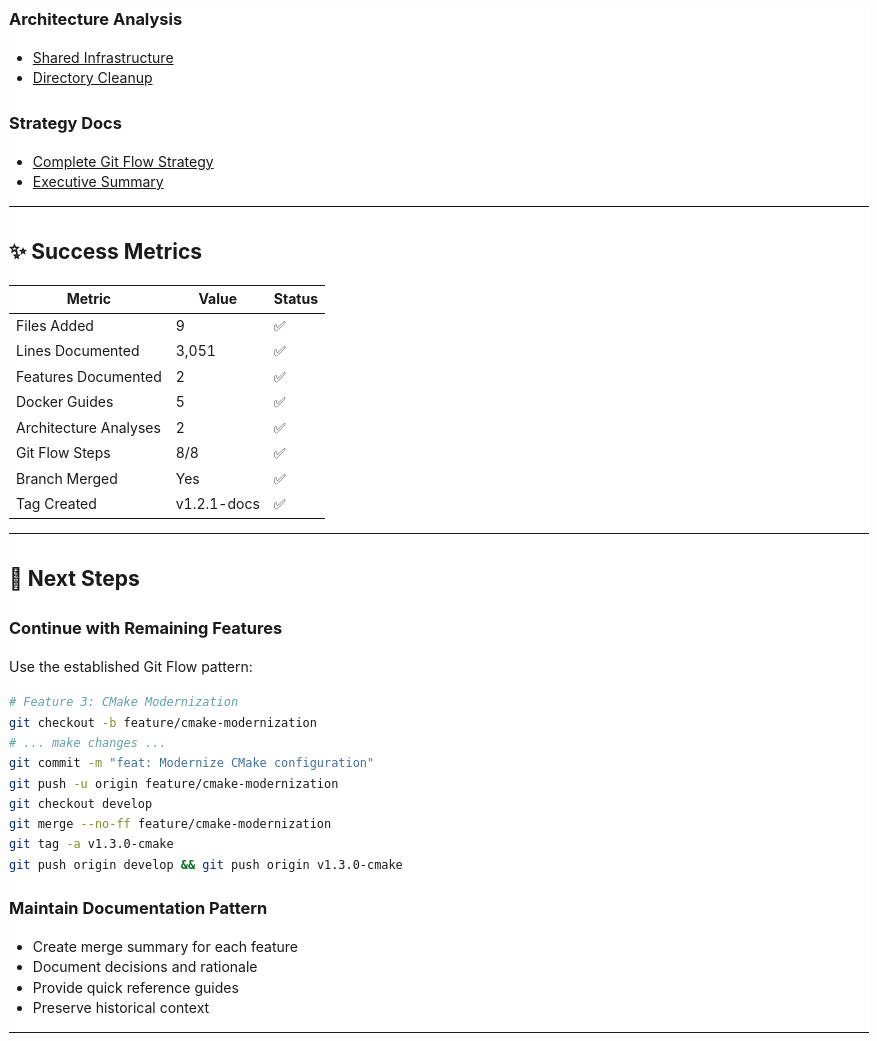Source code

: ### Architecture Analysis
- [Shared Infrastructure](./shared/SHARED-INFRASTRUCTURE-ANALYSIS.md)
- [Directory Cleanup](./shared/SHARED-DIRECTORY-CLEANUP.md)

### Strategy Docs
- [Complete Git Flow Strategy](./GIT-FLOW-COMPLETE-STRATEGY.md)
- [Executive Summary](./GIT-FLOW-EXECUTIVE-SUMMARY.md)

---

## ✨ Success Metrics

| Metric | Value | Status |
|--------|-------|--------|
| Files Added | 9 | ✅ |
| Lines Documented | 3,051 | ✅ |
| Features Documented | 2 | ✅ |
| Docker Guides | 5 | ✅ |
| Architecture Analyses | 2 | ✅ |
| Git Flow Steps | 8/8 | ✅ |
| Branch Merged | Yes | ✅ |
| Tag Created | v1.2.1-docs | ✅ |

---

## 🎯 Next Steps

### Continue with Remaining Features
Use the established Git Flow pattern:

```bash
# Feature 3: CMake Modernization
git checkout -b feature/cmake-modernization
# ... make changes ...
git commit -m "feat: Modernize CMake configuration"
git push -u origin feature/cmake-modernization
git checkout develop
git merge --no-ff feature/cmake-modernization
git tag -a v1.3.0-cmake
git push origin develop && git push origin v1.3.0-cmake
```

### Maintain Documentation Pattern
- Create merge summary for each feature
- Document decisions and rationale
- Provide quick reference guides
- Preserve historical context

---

* [WORK ORDER]
List each line of the records that holds the string "origin".

* [RESULT OF THE TASK]
git push -u origin feature/cmake-modernization
git push origin develop && git push origin v1.3.0-cmake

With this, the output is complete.